5.	Select the COM port number (see section 1.4, step 6) of the Target Boards Virtual COM Port from the drop-down box. The other port settings are pre-selected and need not be changed.
6.	Click the Open COM Port button.
7.	On the Target Board, press the P1.4_A push-button switch on Side A to start the bootloading process. The bootload process cannot be initiated from the PC application because it is acting as a slave data source.
8.	Follow the prompts shown by the PC application to complete the bootload process. At the end of this process, the application firmware will be running on the Target MCU and you should see the LED P1.3_B on Side B blinking at a moderate rate. 

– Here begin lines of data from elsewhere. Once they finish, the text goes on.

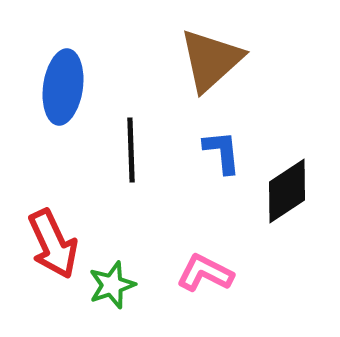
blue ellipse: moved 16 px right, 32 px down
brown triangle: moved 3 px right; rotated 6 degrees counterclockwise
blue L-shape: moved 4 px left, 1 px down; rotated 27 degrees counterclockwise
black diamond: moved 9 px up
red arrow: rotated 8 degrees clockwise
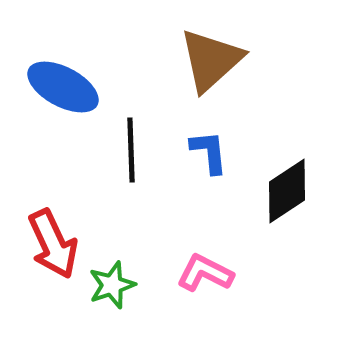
blue ellipse: rotated 70 degrees counterclockwise
blue L-shape: moved 13 px left
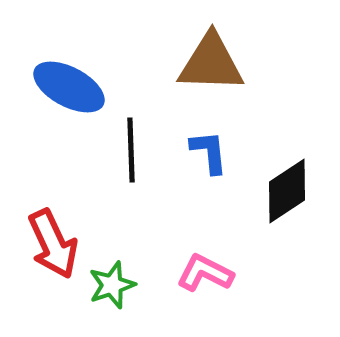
brown triangle: moved 3 px down; rotated 44 degrees clockwise
blue ellipse: moved 6 px right
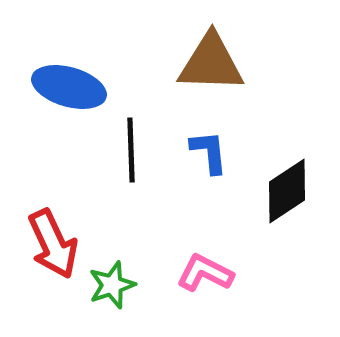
blue ellipse: rotated 12 degrees counterclockwise
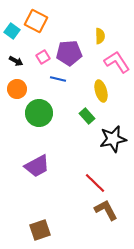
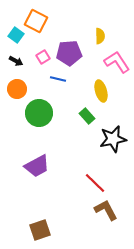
cyan square: moved 4 px right, 4 px down
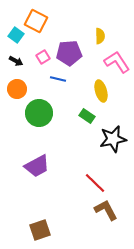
green rectangle: rotated 14 degrees counterclockwise
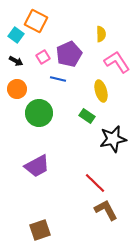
yellow semicircle: moved 1 px right, 2 px up
purple pentagon: moved 1 px down; rotated 20 degrees counterclockwise
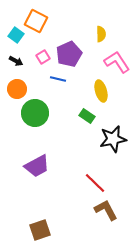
green circle: moved 4 px left
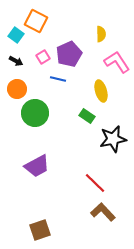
brown L-shape: moved 3 px left, 2 px down; rotated 15 degrees counterclockwise
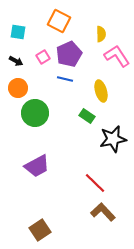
orange square: moved 23 px right
cyan square: moved 2 px right, 3 px up; rotated 28 degrees counterclockwise
pink L-shape: moved 6 px up
blue line: moved 7 px right
orange circle: moved 1 px right, 1 px up
brown square: rotated 15 degrees counterclockwise
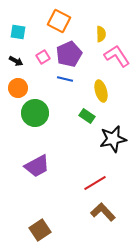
red line: rotated 75 degrees counterclockwise
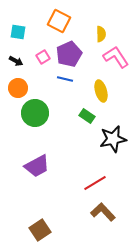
pink L-shape: moved 1 px left, 1 px down
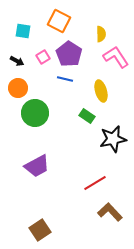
cyan square: moved 5 px right, 1 px up
purple pentagon: rotated 15 degrees counterclockwise
black arrow: moved 1 px right
brown L-shape: moved 7 px right
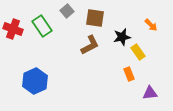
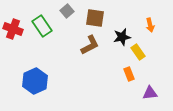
orange arrow: moved 1 px left; rotated 32 degrees clockwise
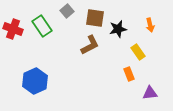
black star: moved 4 px left, 8 px up
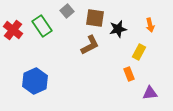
red cross: moved 1 px down; rotated 18 degrees clockwise
yellow rectangle: moved 1 px right; rotated 63 degrees clockwise
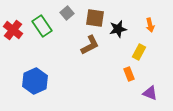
gray square: moved 2 px down
purple triangle: rotated 28 degrees clockwise
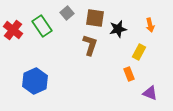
brown L-shape: rotated 45 degrees counterclockwise
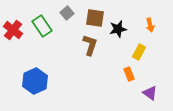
purple triangle: rotated 14 degrees clockwise
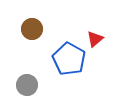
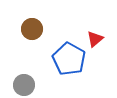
gray circle: moved 3 px left
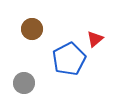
blue pentagon: rotated 16 degrees clockwise
gray circle: moved 2 px up
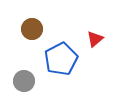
blue pentagon: moved 8 px left
gray circle: moved 2 px up
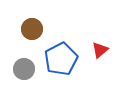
red triangle: moved 5 px right, 11 px down
gray circle: moved 12 px up
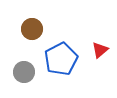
gray circle: moved 3 px down
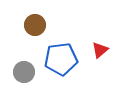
brown circle: moved 3 px right, 4 px up
blue pentagon: rotated 20 degrees clockwise
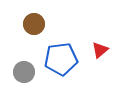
brown circle: moved 1 px left, 1 px up
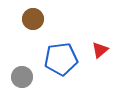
brown circle: moved 1 px left, 5 px up
gray circle: moved 2 px left, 5 px down
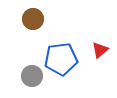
gray circle: moved 10 px right, 1 px up
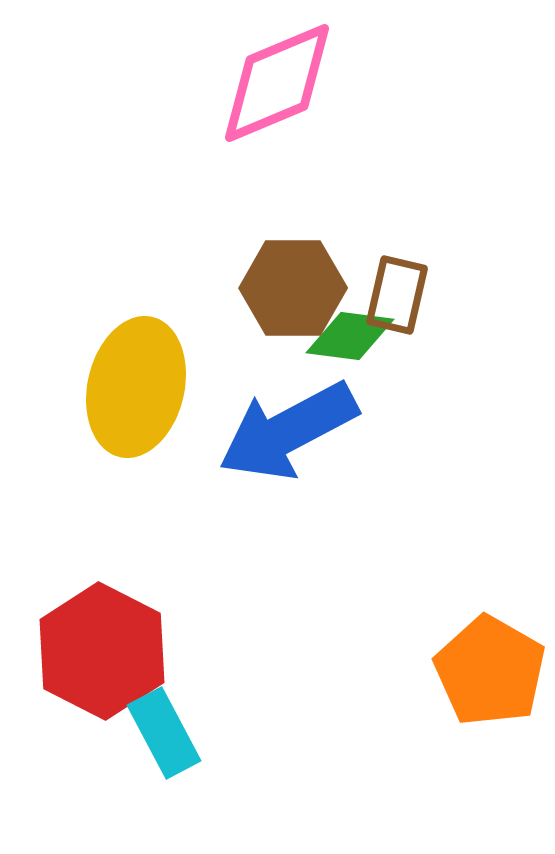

9.	Now, to demonstrate firmware update to a new version, click the Select Hex File button and choose the Version 1.1 of the Target Application Firmware available here: ...\TargetApp_Examples\F50x_LIN0_Slave_Blinky_Ver1_1\F50x_LIN_Slave_Blinky.hex"
10.	Press the P1.4_A push-button switch on Side A to start the bootloading process. 
Follow the prompts shown by the PC application to complete the bootload process. At the end of this process, the new version of the application firmware will be running on the Target MCU and you should see the LED P1.3_B on Side B blinking at a much faster rate. This is the update in the Version 1.1 of the application firmware (for demonstration purposes). 
11. 	With each version of the LIN slave example firmware in place, you can also test standard LIN communication between the Master and the Slave. For this demo, the Master MCU should execute its "LIN Master Example" firmware instead of the Master Programmer firmware. To put the Master in this mode, press and hold the "P1.4_A" switch on Side "A" and then press and release the "RESET_A" switch. Now, you can press the "P1.4_A" or "P1.4_B" switches to send messages between the Master and the Slave. To put the Master MCU back in the programming mode, just press the "RESET_A" switch without pressing the "P1.4_A" switch.